A similar argument has been made by Mr Trump and Republicans for removing protections that tech companies receive under Section 230 of the Communications Decency Act, which designates them as platforms rather than publishers and thus protects them from legal liability for what users post on their sites.
But while Republicans argue that the companies should act like platforms and remove all censorship to keep those protections, the Democrats’ argument focuses on urging companies to act like publishers and make more editorial decisions.

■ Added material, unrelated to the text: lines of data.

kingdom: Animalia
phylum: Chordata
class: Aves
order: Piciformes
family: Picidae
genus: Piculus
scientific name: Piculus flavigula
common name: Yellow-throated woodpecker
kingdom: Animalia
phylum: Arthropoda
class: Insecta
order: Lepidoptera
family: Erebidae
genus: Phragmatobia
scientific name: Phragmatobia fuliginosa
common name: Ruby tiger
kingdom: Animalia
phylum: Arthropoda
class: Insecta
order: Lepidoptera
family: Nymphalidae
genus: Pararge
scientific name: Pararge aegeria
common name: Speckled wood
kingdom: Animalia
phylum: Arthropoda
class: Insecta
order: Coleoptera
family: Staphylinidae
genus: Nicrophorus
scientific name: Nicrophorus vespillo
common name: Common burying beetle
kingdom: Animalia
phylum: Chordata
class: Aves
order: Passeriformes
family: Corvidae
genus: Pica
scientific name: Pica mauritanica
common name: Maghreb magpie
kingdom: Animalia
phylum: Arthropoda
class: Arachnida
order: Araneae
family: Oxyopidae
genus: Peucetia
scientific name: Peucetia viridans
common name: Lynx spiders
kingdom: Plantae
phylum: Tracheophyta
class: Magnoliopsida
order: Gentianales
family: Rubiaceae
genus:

"The First Amendment doesn’t require private companies to provide a platform for any view that is out there. At the end of the day, we’re going to have to find a combination of government regulations and corporate practices that address this, because it’s going to get worse. If you can perpetrate crazy lies and conspiracy theories just with texts, imagine what you can do when you can make it look like you or me saying anything on video. We’re pretty close to that now," Mr Obama said.
"If we do not have the capacity to distinguish what’s true from what’s false, then by definition the marketplace of ideas doesn’t work. And by definition our democracy doesn’t work. We are entering into an epistemological crisis."